Either way, every person I know who has done business with USC does not like them. Usually it has to do with getting billed for things they didn't do and the carrier refusing to remove the charges. I know one person who cancelled service and they kept sending him bills for 6 months.
This isn't entirely true. But you have to know what you're asking for.
US Cellular uses CDMA, therefor they can activate any CDMA phone on their network provided the ESN is in their system. Verizon and Sprint ESN's are not in their system. You can get them to add it, but you're going to go through a whole lot of hell to succeed. The reason is that wireless carriers generally don't add foreign ESN's except in very limited cases (Car phones mainly) where the device simply isn't replaceable with one of their own.

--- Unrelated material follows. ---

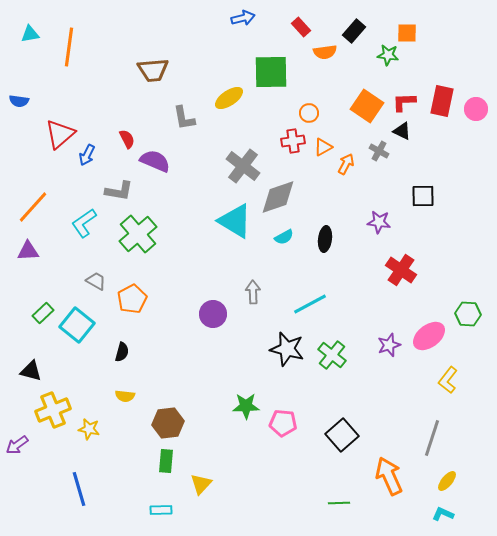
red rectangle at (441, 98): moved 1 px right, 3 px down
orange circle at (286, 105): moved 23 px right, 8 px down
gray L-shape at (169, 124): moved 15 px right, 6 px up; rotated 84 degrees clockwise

Where I worked (not US Cellular,) occasionally someone with an old car phone or suitcase-sized phone would call up to try and activate them. Usually we'd just play dumb, try and activate it and when it fails tell them it's not supported. However there is usually an escalation procedure where a technician can actually add the ESN to the HLR manually, thus bypassing the billing system's ESN validation. Note I'm referring to a 2G TDMA system not a 2.5G CDMA2000 or GSM system. In the older CDMA and TDMA systems, the analog mode ESN could be activated on either. When the Analog system was shut down, obviously this could no longer be done (TDMA on CDMA or vice versa.) However the ability to enable an alien ESN still is doable, you just have to find someone who is aware of it and is willing to sacrifice their performance metrics to do it for you.
That said, why would you buy a Verizon or Sprint iPhone and then use it on another carrier? It's not like the GSM devices where the actual device is irrelevant, the network only cares about the IMEI on the sim card. The device may be sim-locked, but you just need to acquire a manufacturer unlocked phone from another country (eg Canada.)
http://store.apple.com/ca/browse/ho...iphone/iphone4s?afid=p219|GOCA&cid=AOS-CA-KWG
"About the Unlocked iPhone
The unlocked iPhone includes all the features of iPhone but without a contract commitment. You can activate and use it on the supported GSM wireless network of your choice.* The unlocked iPhone 4 or iPhone 4S will not work with CDMA-based carriers."